In collaborative filtering, when the feature vectors of the movies are unknown and we try to learn the features for each movies, given the parameters of each users, how were the parameters for each users obtained in the first place? Does it have anything to do with matrix factorisation?

I presume what you mean here is that, in effect, we are dealing with a ‘sparse matrix’, correct ?

Not clear on what you mean by this; In our database we have x_{[i]} number of users whom have rated x_{[i,y]} number of films.

That part is ‘given’. What we *don’t know* is how they’d rate all the movies they haven’t seen (the ‘holes’ in the swiss cheese matrix).

There actually any number of ways you can solve this problem (you can even do it with linear regression if you wanted to, but I don’t recommend).

Matrix Factorization (or in some cases also SVD) do a great job at this in filling in the brunt of the wholes with good accuracy and speed, and that is where this comes in.

He actually teaches the Math’s class here (haven’t taken), but when I was learning recommenders I found his video and found it useful:

Thanks @Nevermnd !

What I mean by the the parameters for each user *j* to give the rating to movie *i* are these:

and these are the feature vector for each movie:

My question is, in what scenarios would the parameters for each user to give rating to a movie be given? so that we can use the parameters to find out the feacture vector of each movie?

I hope I am understanding you right, but just to start recall our data looks something like this, what I mean by ‘sparse’.

And we are trying to fill in all the gaps. In a sense you are trying to find users with ‘similar interests’ and then estimate the missing parameters based on that.
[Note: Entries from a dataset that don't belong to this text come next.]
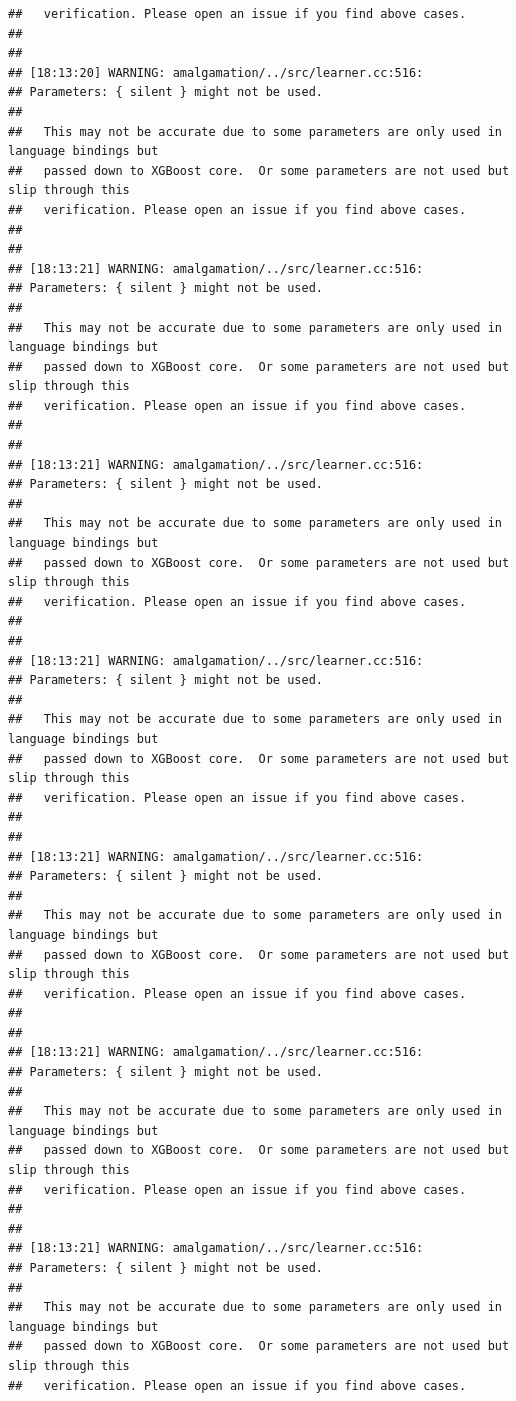 \documentclass[AMS,STIX2COL]{WileyNJD-v2}\usepackage[]{graphicx}\usepackage[]{color}
\makeatletter
\newenvironment{kframe}{%
 \def\at@end@of@kframe{}%
 \ifinner\ifhmode%
  \def\at@end@of@kframe{\end{minipage}}%
  \begin{minipage}{\columnwidth}%
 \fi\fi%
 \def\FrameCommand##1{\hskip\@totalleftmargin \hskip-\fboxsep
 \colorbox{shadecolor}{##1}\hskip-\fboxsep
     \hskip-\linewidth \hskip-\@totalleftmargin \hskip\columnwidth}%
 \MakeFramed {\advance\hsize-\width
   \@totalleftmargin\z@ \linewidth\hsize
   \@setminipage}}%
 {\par\unskip\endMakeFramed%
 \at@end@of@kframe}
\newenvironment{knitrout}{}{} %
\makeatother
\begin{document}
\begin{knitrout}
\begin{kframe}
\begin{verbatim}
##   verification. Please open an issue if you find above cases.
## 
## 
## [18:13:20] WARNING: amalgamation/../src/learner.cc:516: 
## Parameters: { silent } might not be used.
## 
##   This may not be accurate due to some parameters are only used in language bindings but
##   passed down to XGBoost core.  Or some parameters are not used but slip through this
##   verification. Please open an issue if you find above cases.
## 
## 
## [18:13:21] WARNING: amalgamation/../src/learner.cc:516: 
## Parameters: { silent } might not be used.
## 
##   This may not be accurate due to some parameters are only used in language bindings but
##   passed down to XGBoost core.  Or some parameters are not used but slip through this
##   verification. Please open an issue if you find above cases.
## 
## 
## [18:13:21] WARNING: amalgamation/../src/learner.cc:516: 
## Parameters: { silent } might not be used.
## 
##   This may not be accurate due to some parameters are only used in language bindings but
##   passed down to XGBoost core.  Or some parameters are not used but slip through this
##   verification. Please open an issue if you find above cases.
## 
## 
## [18:13:21] WARNING: amalgamation/../src/learner.cc:516: 
## Parameters: { silent } might not be used.
## 
##   This may not be accurate due to some parameters are only used in language bindings but
##   passed down to XGBoost core.  Or some parameters are not used but slip through this
##   verification. Please open an issue if you find above cases.
## 
## 
## [18:13:21] WARNING: amalgamation/../src/learner.cc:516: 
## Parameters: { silent } might not be used.
## 
##   This may not be accurate due to some parameters are only used in language bindings but
##   passed down to XGBoost core.  Or some parameters are not used but slip through this
##   verification. Please open an issue if you find above cases.
## 
## 
## [18:13:21] WARNING: amalgamation/../src/learner.cc:516: 
## Parameters: { silent } might not be used.
## 
##   This may not be accurate due to some parameters are only used in language bindings but
##   passed down to XGBoost core.  Or some parameters are not used but slip through this
##   verification. Please open an issue if you find above cases.
## 
## 
## [18:13:21] WARNING: amalgamation/../src/learner.cc:516: 
## Parameters: { silent } might not be used.
## 
##   This may not be accurate due to some parameters are only used in language bindings but
##   passed down to XGBoost core.  Or some parameters are not used but slip through this
##   verification. Please open an issue if you find above cases.

\end{verbatim}
\end{kframe}
\end{knitrout}
\end{document}
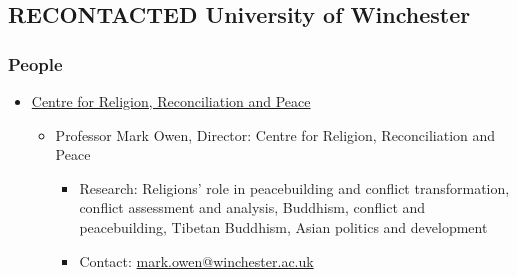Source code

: \documentclass[11pt]{article}
\begin{document}
\subsection*{{\bfseries\sffamily RECONTACTED} University of Winchester}
\label{sec:orgc3d529c}
\subsubsection*{People}
\label{sec:org8093f37}
\begin{itemize}
\item \href{https://www.winchester.ac.uk/research/our-impactful-research/research-in-humanities-and-social-sciences/research-centres-and-networks/centre-for-religion-reconciliation-and-peace/}{Centre for Religion, Reconciliation and Peace}
\label{sec:org62b0818}
\begin{itemize}
\item Professor Mark Owen, Director: Centre for Religion, Reconciliation and Peace
\label{sec:org30f564e}
\begin{itemize}
\item Research: Religions' role in peacebuilding and conflict transformation, conflict assessment and analysis, Buddhism, conflict and peacebuilding, Tibetan Buddhism, Asian politics and development\\
\item Contact: \href{mailto:mark.owen@winchester.ac.uk}{mark.owen@winchester.ac.uk}\\
\end{itemize}
\end{itemize}
\end{itemize}
\end{document}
*Note here, like user, I don’t know 63 or something has rated a *ton* of movies.

@slam22 Make sure you watch the video I sent-- It would be easier to answer any questions you have based on that as I took my ML studies elsewhere, so haven’t taken that exact class here and don’t have access to the materials.

@slam22, in real life, you typically wouldn’t know parameter values for w & b. In the video, Professor Ng starts out with the example of assuming that you did have w & b, just as a simplification to help you get the concept of how we could use that to figure out values for features x. But, as the video continues on, he covers the situation where you don’t know w & b (the more realistic case), and explains how you can solve for w, b, AND x.

@Wendy thanks on the follow-up with them; I recall this is similar to how I was taught to, but we went even further and simply estimating it than performing the whole blown factorization.

I once even tried running it (and learning the hard way about ‘compute resource constraints’), failing after hours running linear regression on it. Largest dataset I could run without everything crashing was around 120k-- Not good enough for the 10M we needed for our assignment.

I had to bootstrap and get creative. And finally the full factorization— *soooooo* much faster.